At the risk of catching a [citation needed] tag, we’re going to go ahead and say Steven Spielberg likes war movies. And also, it’s been revealed in the past, war video games. His son, game designer Max Spielberg, gave an interview last year, for example, in which he noted that his dad—who briefly indulged in video game production himself many years back, creating the genuinely fun Jenga riff Boom Blox for the Nintendo Wii—is actually a fairly avid gamer. That apparently especially applies to the Call Of Duty franchise, gaming’s biggest series of military shooters, which Spielberg indulges in regularly. (Only the story campaigns, though, so that x_BruceTheSharksDad_x you headshot in Black Ops 6 last week probably wasn’t the Oscar-winner.) All of which leads up to the very weird revelation this week that Spielberg apparently volunteered to direct a version of the film adaptation of the military shooter franchise that was just announced at Paramount… and got turned down.

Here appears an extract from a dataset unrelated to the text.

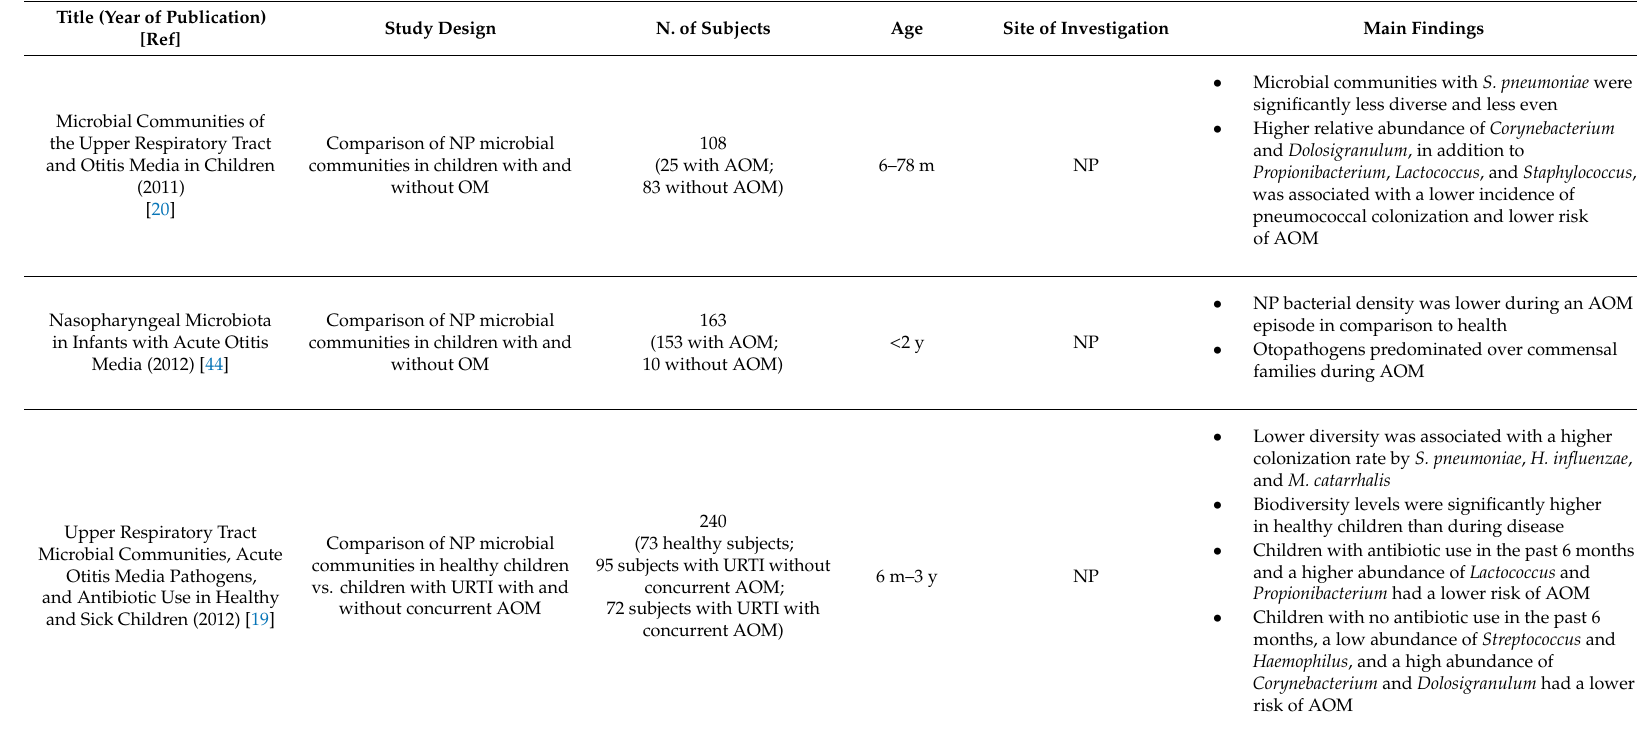
Table 2. Overview of investigations on microbiota and acute otitis media discussed in this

This comes from Puck News, which recently reported that Spielberg pitched himself to game publisher Activision as a natural fit for a CoD movie. (On account of being Steven Spielberg.) That being said, and also on account of being Steven Spielberg, he had some conditions for his participation, which apparently “spooked” the massive games publisher. That is, he wanted final cut of the movie, and full control over the production.
Not being a massive games publisher ourselves, we genuinely don’t know how we’d respond to those admittedly daunting caveats. On the one hand, sure, you’re taking your company’s single biggest brand and taking it into theaters, potentially generating either billions of dollars or a total fizzle that spoils the waters for years; we get being nervous about handing off control of that ball to anybody else. On the other hand: Holy shit, would people go see Steven Spielberg’s Call Of Duty. Even Spielberg’s more mercenary or zeitgeist-guided flicks—looking at you, Ready Player One—still made $600 million at the box office, while also seeing him push himself in pursuit of his various artistic obsessions. There are no sure things in making movies, but this one feels like such an obvious slam dunk that passing it up can’t help but seem kind of wild.
As it stands, the Call Of Duty movie doesn’t have a director attached. (Stefano Sollima, who previously helmed Sicario: Day Of The Soldado, was named in connection with the project several years back, but that push was apparently abandoned.) As for Spielberg, he’s keeping typically busy: Although details (and a title) are still being kept quiet, he reportedly recently finished filming a new movie with Emily Blunt, currently scheduled for a Summer 2026 release with Universal.